Taking a look at the company's dividend growth, its current annualized dividend of $6.60 is up 6.5% from last year. Over the last 5 years, Everest Re has increased its dividend 3 times on a year-over-year basis for an average annual increase of 5.50%. Looking ahead, future dividend growth will be dependent on earnings growth and payout ratio, which is the proportion of a company's annual earnings per share that it pays out as a dividend. Right now, Everest Re's payout ratio is 19%, which means it paid out 19% of its trailing 12-month EPS as dividend.

Looking at this fiscal year, RE expects solid earnings growth. The Zacks Consensus Estimate for 2022 is $34.27 per share, which represents a year-over-year growth rate of 18.29%.

Bottom Line

Investors like dividends for many reasons; they greatly improve stock investing profits, decrease overall portfolio risk, and carry tax advantages, among others. But, not every company offers a quarterly payout.

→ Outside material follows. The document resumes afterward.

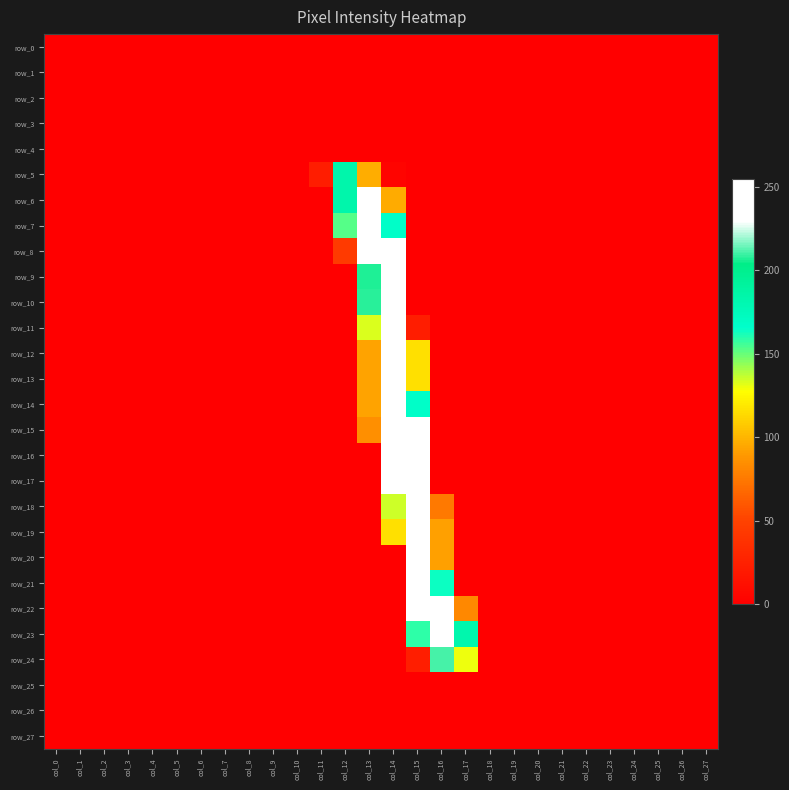

Is the value of row_27 at col_26 greater than the value of row_19 at col_1?

No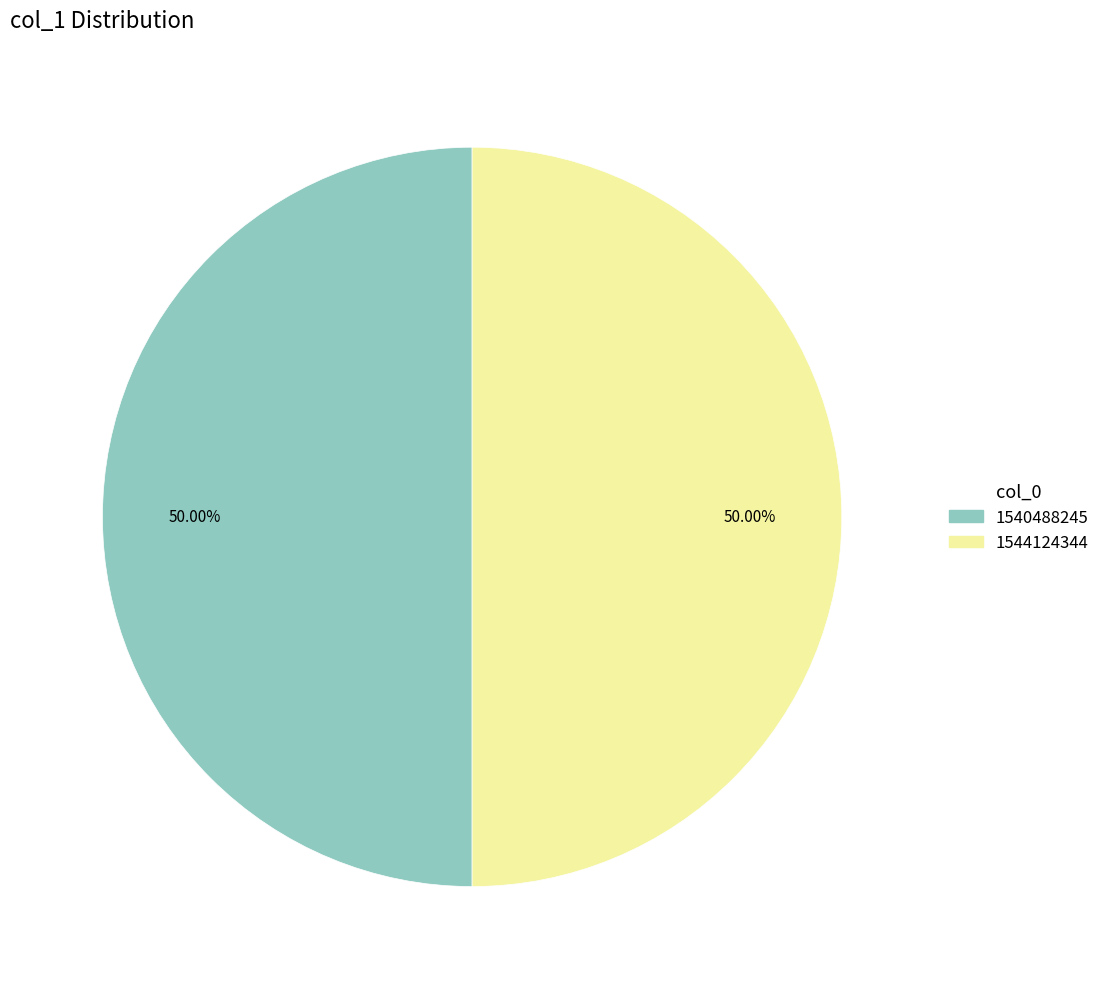

To the nearest percent, what portion does 1544124344 represent?

50%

For instance, it's a rare occurrence when a tech start-up or big growth business offers their shareholders a dividend. It's more common to see larger companies with more established profits give out dividends. Income investors must be conscious of the fact that high-yielding stocks tend to struggle during periods of rising interest rates. That said, they can take comfort from the fact that RE is not only an attractive dividend play, but is also a compelling investment opportunity with a Zacks Rank of #2 (Buy).